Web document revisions

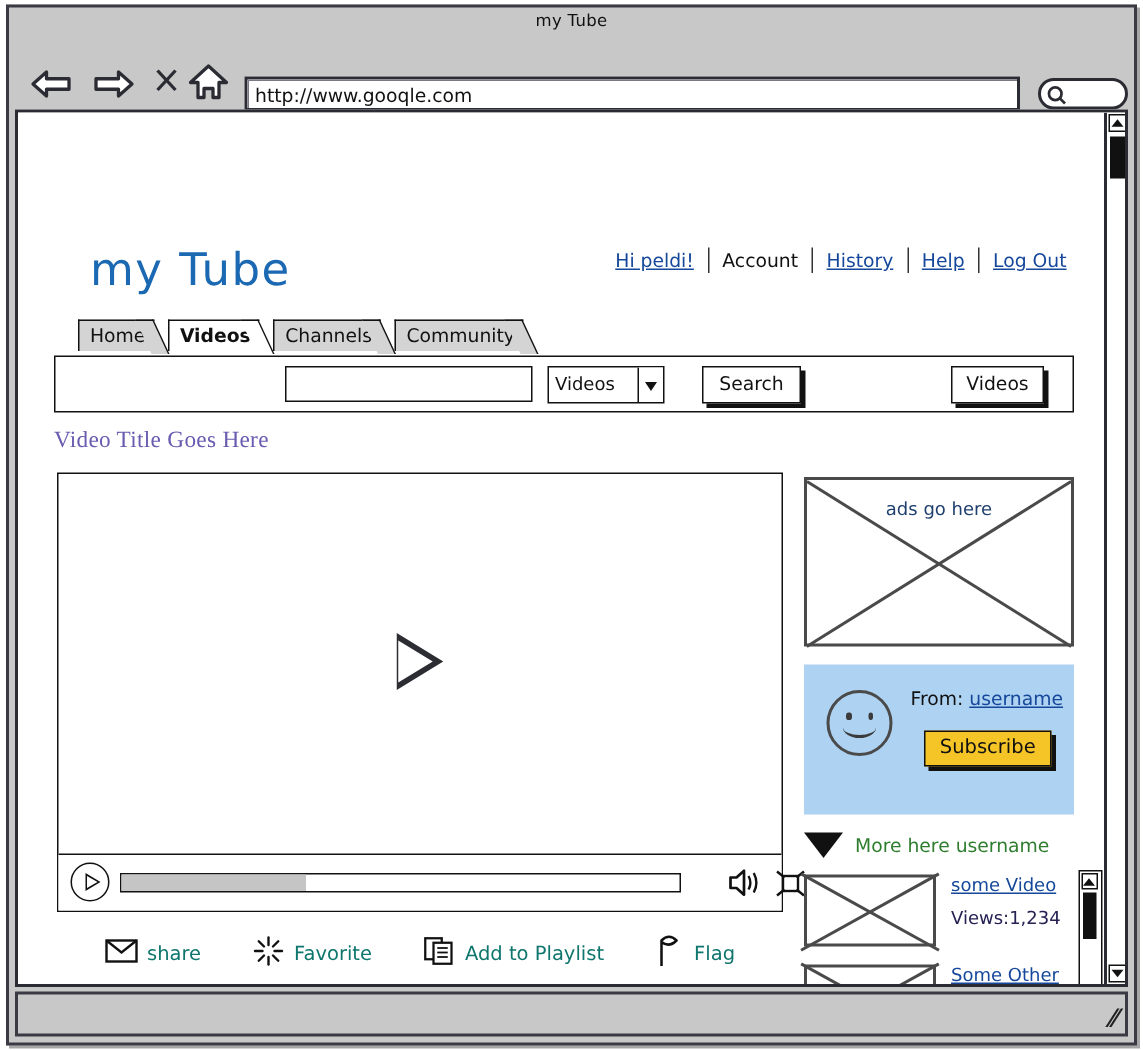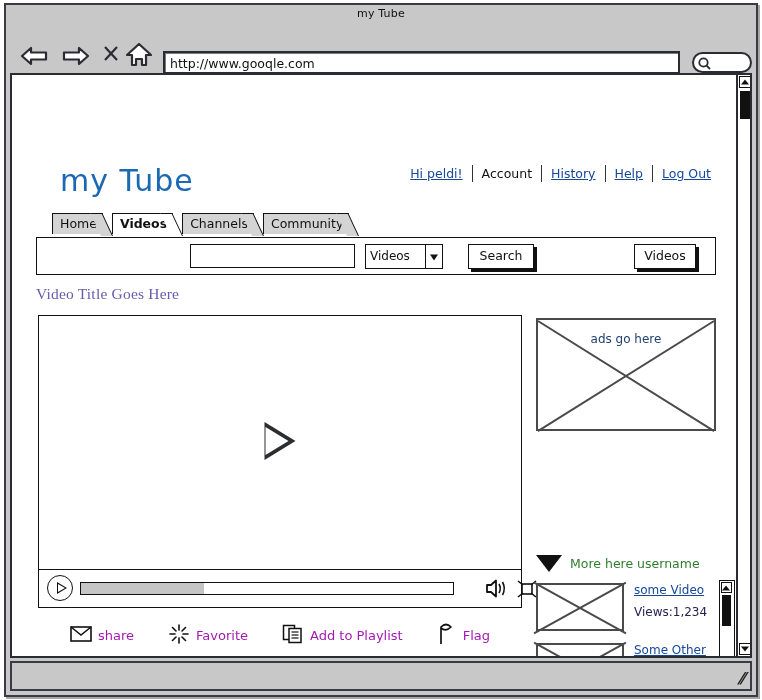--- a/index.html
+++ b/index.html
@@ -613,6 +613,17 @@
         <div id="ads-label">ads go here</div>
       </div>
 
+      <div id="channel-box">
+        <div id="avatar">
+          <span class="eye l"></span>
+            <span class="eye r"></span>
+            <span class="mouth"></span>
+        </div>
+        <div id="from-line">
+          <span>From:</span><span id="from-user">username</span>
+        </div>
+        <div id="subscribe-button">Subscribe</div>
+      </div>
 
       <div id="more-row">
         <span id="more-tri"></span>

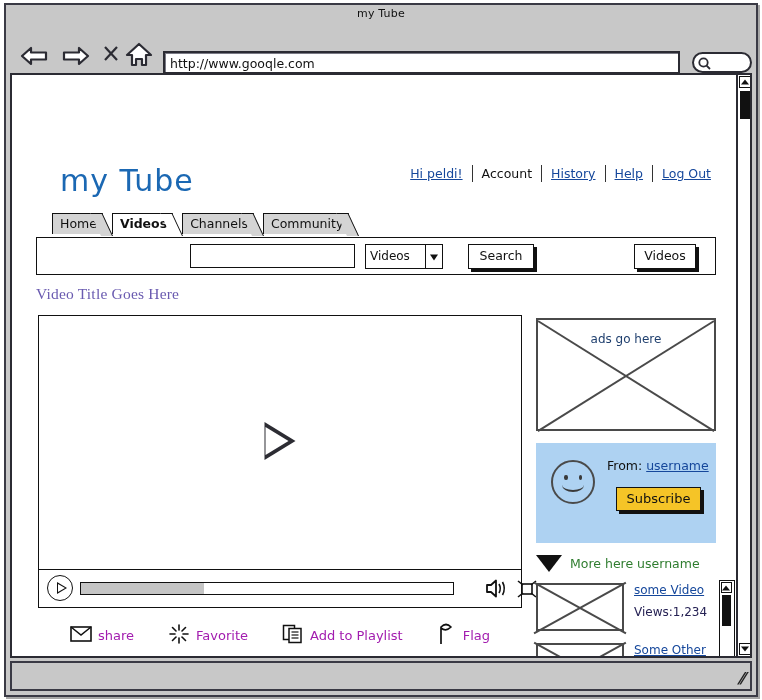--- a/index.html
+++ b/index.html
@@ -318,7 +318,7 @@
   #actions {
     position: absolute; left: 58px; top: 548px;
     display: flex; align-items: center;
-    font-size: 13px; color: #a21caf;
+    font-size: 13px; color: #0f766e;
   }
   #actions .action {
     display: flex; align-items: center; gap: 6px;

How to complete this task
Looking through the data above, copy out each line in which the string "font" occurs.

Your solution
-    font-size: 13px; color: #a21caf;
+    font-size: 13px; color: #0f766e;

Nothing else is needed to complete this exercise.